Mo Tingchen membolak-balik dua lembar itu berulang kali, tetap tidak percaya, "Hanya ini? Tidak ada lagi?"
Xiao Rui mengangguk pasrah, "Direktur, memang cuma ini. Nona Luo selama delapan belas tahun hanya hidup di antara sekolah dan rumah, sifatnya tertutup, tidak punya teman, nilai di kelas selalu rendah, wajahnya biasa saja, tidak ada yang mau bergaul dengannya."
Mo Tingchen meletakkan berkas itu, memijat pelipisnya. Ini pertama kali ia menghadapi hal seperti ini, benar-benar tidak masuk akal.
Luo Qianning katanya tertutup? Di mana tertutupnya? Gadis kecil yang lincah itu jelas sangat ceria.
Luo Qianning wajahnya biasa saja? Di mana? Gadis kecil yang bersinar itu justru memikat seperti peri kecil.
Bahkan disebut meniru ibunya yang sedikit bodoh, padahal ia lebih cerdas dan licik dari siapa pun.
Luo Qianning dalam berkas ini dan Luo Qianning yang dikenalnya, sama sekali bukan orang yang sama.
Selain itu, dalam berkas tertulis bahwa orang yang diam-diam disukai Luo Qianning adalah putra keluarga Song, Song Yu.

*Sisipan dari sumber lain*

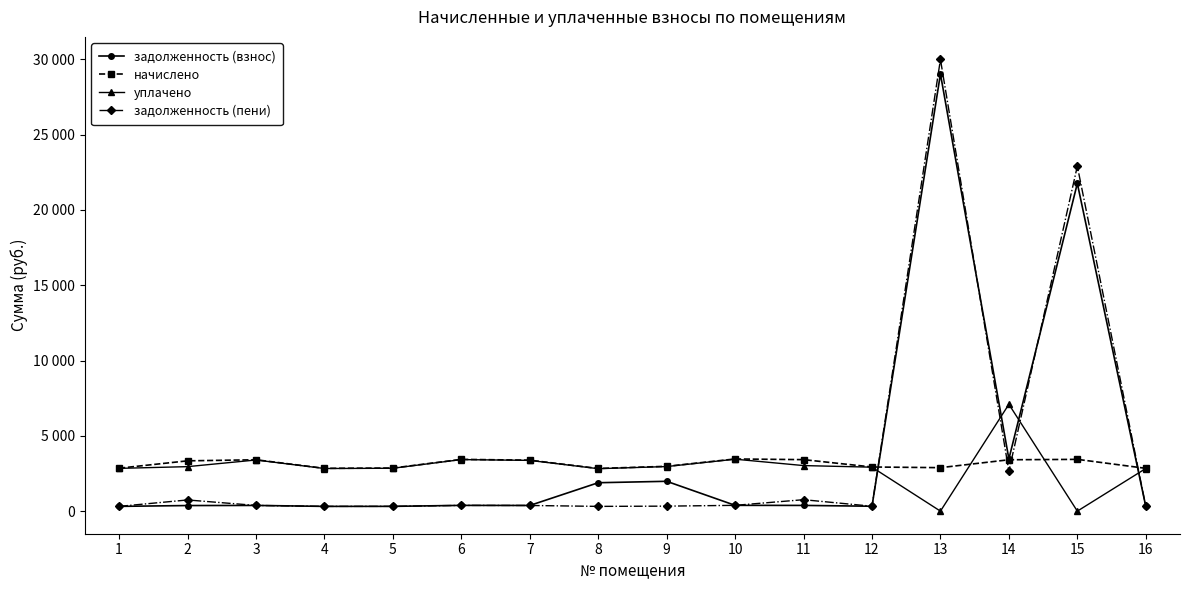

Reading right to left, what are all the values shown in this chart?

задолженность (взнос): 315.8	21761.8	3465.0	29027.9	325.7	380.0	384.9	1981.3	1886.7	376.1	382.0	317.8	315.8	379.0	371.1	316.8
начислено: 2842.6	3437.7	3411.1	2887.0	2931.4	3420.0	3464.4	2975.8	2833.7	3384.4	3437.7	2860.3	2842.6	3411.1	3340.0	2851.5
уплачено: 2830.4	0.0	7094.4	0.0	2918.8	3025.4	3449.6	2960.2	2818.8	3370.0	3423.0	2848.1	2830.4	3396.5	2954.6	2839.3
задолженность (пени): 315.8	22907.8	2651.1	29990.2	325.7	760.0	384.9	331.9	316.0	376.1	382.0	317.8	315.8	379.0	742.2	316.8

Tapi nama yang disebut Luo Qianning saat mabuk dan menangis adalah Wen Yuan.
Sepertinya semua perubahan terjadi seperti kata Xiao Rui, lebih dari sebulan lalu, Luo Qianning jatuh dari tangga, koma dua hari, dan setelah sadar kepribadian berubah total.
Ia kini percaya diri, ekspresif, mati-matian diet, penuh energi, cerdas dan licik, seperti rubah kecil yang penuh akal.
Padahal dokter hanya bilang ia mengalami gegar otak ringan, tapi bagaimana bisa berubah sebesar itu?